Премьера
В ближайшее время премьеры не запланированы!
Эльвира Главатских: Мне не интересна роль, если я не могу рассказать ее от себя
20 февраля 2012Юлия Щеткова Новая Сибирь, 17.02. 2012
— Эльвира Валентиновна, вы родились в Новосибирске, но получать театральное образование отправились в Красноярск. Чем вас не устроило местное театральное училище?
— У меня своеобразная судьба. Проблемы с поступлением в театральное возникли на уровне семейных отношений. Я из семьи научных работников. Вся такая умная девочка, отличница, победительница олимпиад, золотая медалистка и вдруг заговорила о поступлении в театральное. Папе мое желание показалось смешным: он планировал отправить дочку учиться в МГИМО, а дочка вдруг захотела стать какой-то артисткой. Резко все перечеркнуть и идти своей дорогой я не могла — воспитание не позволяло. Пыталась договориться с родителями, но они меня не слышали. В конце концов поступила на факультет естественных наук в НГУ: у меня был божий дар по химии, и я с легкостью сдала все необходимые экзамены. Готовилась стать биохимиком, но очень быстро поняла, что это не мое. Мои сокурсники были одержимы биологией. Каждый подход к микроскопу был для них открытием. Меня же это совсем не интересовало. Я поняла, что оказалась в чужой среде. Тогда-то и решила написать родителям прощальное письмо, мол, если вы меня не пустите в театральное, то разрушите всю мою судьбу, все мои мечтания и надежды. Вскоре папа поехал в командировку в Красноярск. По возвращении он сказал, что в Красноярске открылся институт искусств, и если уж я так хочу быть актрисой, то должна учиться там. Все-таки там высшее театральное образование, а здесь, в Новосибирске, всего лишь училище. Так мы с папой поехали в институт искусств. Я прошла прослушивание. Преподаватели сказали, что я могу поступать на актерское отделение, и папа долго удивлялся: «Ну надо же? Ну откуда?»
— Убедившись в том, что вы нашли свое призвание, ваши родители смирились с дочкой-актрисой, приняли вашу профессию?
— Мама — да. Она как всякая мама всегда выступала за то, чтобы ребенок был счастлив. А у папы и к театру, и к актерской профессии до сих пор прохладное, если не сказать неприязненное, отношение. Раньше я это только чувствовала, а сейчас он в открытую об этом говорит. Я двенадцать лет работаю в театре «Старый дом», а он только один раз побывал на моем спектакле. Недавно я затащила родителей на «Вечера на хуторе близ Диканьки», и папа весь спектакль порывался уйти.
• • • • • • •
> **Задания**
1. Перескажите короче абзац интервью, который начинается словами «Мама — да», и сохраните его главные факты.
2. На какой факультет НГУ поступила Эльвира Главатских, согласно интервью?
Строки — отдельный материал, с интервью они не связаны.
• • • • • • •
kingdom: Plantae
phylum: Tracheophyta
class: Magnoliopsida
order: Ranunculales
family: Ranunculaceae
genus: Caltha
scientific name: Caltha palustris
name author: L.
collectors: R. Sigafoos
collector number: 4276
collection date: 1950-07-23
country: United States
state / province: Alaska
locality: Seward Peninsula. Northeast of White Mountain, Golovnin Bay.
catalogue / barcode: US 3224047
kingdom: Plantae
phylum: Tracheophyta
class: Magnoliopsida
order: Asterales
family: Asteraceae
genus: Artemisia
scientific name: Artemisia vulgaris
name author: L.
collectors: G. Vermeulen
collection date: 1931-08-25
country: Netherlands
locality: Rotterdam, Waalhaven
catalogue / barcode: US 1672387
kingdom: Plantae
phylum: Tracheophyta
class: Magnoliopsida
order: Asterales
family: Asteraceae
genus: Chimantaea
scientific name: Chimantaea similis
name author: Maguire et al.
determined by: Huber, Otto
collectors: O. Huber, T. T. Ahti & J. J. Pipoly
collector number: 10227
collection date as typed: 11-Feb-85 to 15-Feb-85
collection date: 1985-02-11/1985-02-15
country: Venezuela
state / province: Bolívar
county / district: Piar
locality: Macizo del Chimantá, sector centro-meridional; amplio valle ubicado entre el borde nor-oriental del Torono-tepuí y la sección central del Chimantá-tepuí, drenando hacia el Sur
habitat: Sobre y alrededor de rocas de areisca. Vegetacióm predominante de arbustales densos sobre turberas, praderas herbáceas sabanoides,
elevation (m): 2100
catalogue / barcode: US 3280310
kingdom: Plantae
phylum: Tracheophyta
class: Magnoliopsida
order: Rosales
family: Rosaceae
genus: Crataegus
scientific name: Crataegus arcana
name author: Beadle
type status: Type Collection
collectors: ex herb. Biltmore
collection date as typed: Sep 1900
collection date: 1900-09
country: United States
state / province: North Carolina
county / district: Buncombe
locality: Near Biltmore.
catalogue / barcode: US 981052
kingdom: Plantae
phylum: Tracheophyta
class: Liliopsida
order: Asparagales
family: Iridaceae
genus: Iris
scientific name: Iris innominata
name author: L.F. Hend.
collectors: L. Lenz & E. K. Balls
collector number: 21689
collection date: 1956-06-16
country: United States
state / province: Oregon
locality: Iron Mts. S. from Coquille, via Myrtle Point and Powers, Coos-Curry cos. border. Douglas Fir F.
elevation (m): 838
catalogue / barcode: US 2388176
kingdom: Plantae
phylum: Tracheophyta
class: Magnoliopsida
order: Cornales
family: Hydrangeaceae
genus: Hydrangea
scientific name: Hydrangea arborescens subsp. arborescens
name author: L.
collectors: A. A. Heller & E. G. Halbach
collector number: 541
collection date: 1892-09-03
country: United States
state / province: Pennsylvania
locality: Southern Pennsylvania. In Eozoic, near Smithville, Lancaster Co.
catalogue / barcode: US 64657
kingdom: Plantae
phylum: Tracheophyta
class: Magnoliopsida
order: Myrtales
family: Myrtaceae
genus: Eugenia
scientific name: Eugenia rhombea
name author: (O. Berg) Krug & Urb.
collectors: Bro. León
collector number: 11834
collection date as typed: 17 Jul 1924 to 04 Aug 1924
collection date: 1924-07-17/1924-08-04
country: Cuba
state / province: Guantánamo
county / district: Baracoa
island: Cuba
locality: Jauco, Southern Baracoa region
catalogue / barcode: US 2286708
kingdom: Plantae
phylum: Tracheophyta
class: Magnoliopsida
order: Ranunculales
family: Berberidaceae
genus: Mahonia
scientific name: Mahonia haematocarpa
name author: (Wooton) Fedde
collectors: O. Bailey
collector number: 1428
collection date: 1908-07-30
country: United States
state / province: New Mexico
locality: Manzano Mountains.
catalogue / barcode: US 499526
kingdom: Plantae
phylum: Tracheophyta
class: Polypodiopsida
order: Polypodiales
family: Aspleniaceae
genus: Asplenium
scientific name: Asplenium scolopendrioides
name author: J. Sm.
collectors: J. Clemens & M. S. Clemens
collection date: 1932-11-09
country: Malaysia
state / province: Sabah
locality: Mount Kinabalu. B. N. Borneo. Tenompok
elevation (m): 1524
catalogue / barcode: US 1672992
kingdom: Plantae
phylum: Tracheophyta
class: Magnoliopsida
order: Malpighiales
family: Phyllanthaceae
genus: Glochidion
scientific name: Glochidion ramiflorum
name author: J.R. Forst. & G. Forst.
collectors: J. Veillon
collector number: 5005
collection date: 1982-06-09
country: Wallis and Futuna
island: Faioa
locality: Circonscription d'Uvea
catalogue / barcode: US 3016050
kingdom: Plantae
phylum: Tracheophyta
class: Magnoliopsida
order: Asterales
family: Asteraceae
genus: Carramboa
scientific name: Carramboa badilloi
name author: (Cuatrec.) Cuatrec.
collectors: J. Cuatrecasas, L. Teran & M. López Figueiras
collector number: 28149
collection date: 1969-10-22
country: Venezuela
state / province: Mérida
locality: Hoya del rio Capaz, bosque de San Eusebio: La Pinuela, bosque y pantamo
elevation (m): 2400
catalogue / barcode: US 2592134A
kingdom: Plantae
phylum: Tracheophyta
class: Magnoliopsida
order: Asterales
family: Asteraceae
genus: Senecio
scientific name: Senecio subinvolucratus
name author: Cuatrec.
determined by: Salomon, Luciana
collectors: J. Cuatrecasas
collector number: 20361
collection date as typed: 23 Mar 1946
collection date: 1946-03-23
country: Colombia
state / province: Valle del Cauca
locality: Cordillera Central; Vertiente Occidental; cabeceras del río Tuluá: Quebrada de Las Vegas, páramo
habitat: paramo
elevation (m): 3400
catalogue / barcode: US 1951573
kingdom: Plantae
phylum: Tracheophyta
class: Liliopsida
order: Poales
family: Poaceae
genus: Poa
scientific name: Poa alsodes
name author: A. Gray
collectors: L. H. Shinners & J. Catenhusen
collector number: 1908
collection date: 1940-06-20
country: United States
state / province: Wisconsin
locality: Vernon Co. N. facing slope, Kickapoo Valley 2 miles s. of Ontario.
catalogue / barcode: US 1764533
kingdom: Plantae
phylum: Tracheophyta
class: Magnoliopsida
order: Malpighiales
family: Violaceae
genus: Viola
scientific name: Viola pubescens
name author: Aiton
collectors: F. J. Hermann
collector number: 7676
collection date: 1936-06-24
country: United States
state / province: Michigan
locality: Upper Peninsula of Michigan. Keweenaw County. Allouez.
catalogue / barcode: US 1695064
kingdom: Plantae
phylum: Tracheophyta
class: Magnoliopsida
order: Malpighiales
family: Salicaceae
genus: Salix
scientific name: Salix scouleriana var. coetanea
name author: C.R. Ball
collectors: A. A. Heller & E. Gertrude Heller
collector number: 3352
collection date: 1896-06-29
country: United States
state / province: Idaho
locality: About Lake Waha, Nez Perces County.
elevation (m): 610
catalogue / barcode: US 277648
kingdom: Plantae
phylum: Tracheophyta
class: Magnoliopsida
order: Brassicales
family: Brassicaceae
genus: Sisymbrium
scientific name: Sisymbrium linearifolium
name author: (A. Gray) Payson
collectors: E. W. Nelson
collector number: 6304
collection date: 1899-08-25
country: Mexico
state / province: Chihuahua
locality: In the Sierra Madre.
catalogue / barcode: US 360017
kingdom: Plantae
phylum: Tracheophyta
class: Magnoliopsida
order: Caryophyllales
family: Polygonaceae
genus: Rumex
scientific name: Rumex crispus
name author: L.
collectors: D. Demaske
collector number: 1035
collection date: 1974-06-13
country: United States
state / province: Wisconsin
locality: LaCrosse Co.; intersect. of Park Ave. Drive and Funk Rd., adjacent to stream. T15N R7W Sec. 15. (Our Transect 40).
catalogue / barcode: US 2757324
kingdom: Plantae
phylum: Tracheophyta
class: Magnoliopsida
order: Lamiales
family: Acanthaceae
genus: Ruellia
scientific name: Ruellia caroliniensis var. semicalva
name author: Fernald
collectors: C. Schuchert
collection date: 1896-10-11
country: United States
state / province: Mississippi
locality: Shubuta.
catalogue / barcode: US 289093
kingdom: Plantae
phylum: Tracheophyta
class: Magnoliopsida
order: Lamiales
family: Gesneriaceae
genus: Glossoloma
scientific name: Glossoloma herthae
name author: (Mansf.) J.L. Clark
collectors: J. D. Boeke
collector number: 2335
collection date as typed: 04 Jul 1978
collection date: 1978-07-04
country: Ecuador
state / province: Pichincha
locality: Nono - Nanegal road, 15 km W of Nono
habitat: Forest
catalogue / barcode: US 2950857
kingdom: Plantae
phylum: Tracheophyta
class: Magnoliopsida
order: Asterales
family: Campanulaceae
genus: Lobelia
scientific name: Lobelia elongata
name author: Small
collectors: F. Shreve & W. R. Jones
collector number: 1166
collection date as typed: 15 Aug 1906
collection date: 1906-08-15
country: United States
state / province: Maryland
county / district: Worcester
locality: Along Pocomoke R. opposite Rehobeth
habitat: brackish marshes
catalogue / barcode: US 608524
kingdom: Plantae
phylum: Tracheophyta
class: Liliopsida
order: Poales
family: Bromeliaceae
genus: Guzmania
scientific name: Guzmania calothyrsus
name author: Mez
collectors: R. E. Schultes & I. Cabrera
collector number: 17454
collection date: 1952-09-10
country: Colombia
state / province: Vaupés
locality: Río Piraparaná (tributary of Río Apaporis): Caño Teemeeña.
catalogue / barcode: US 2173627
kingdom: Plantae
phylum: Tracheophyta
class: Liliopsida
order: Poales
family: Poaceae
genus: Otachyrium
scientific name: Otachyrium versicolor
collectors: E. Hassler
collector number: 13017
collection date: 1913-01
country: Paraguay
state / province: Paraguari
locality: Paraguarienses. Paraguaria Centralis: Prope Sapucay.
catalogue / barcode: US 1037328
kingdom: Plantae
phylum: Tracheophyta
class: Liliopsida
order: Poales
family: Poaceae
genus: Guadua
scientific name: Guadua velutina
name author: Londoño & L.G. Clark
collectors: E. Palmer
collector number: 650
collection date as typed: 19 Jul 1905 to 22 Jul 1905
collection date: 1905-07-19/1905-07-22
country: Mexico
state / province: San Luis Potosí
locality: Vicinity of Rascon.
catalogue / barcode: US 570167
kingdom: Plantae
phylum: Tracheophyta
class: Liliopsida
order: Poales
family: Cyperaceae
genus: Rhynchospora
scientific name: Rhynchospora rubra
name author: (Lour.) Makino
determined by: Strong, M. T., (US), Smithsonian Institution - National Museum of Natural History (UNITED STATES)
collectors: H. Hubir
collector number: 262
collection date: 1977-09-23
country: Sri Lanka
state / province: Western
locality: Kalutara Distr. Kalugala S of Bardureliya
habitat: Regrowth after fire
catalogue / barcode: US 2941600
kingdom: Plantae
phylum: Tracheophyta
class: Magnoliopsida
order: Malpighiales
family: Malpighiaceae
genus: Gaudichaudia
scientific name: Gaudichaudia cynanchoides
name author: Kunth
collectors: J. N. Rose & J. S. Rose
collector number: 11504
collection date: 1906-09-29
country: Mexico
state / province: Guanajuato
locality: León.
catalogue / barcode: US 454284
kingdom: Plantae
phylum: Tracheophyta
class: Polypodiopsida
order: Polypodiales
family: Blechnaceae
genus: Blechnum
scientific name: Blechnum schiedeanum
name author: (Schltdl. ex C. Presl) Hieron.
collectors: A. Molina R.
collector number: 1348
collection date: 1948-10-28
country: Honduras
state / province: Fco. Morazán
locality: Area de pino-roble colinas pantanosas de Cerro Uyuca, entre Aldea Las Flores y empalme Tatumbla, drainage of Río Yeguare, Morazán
• • • • • • •
> **Ответы к заданиям**
1. Мама приняла профессию дочери, потому что хотела, чтобы та была счастлива. Отец до сих пор относится к театру и актёрской профессии прохладно, даже неприязненно, и теперь говорит об этом открыто. За двенадцать лет её работы в театре «Старый дом» он был на её спектакле лишь однажды, а на «Вечерах на хуторе близ Диканьки» весь спектакль порывался уйти.

2. На факультет естественных наук.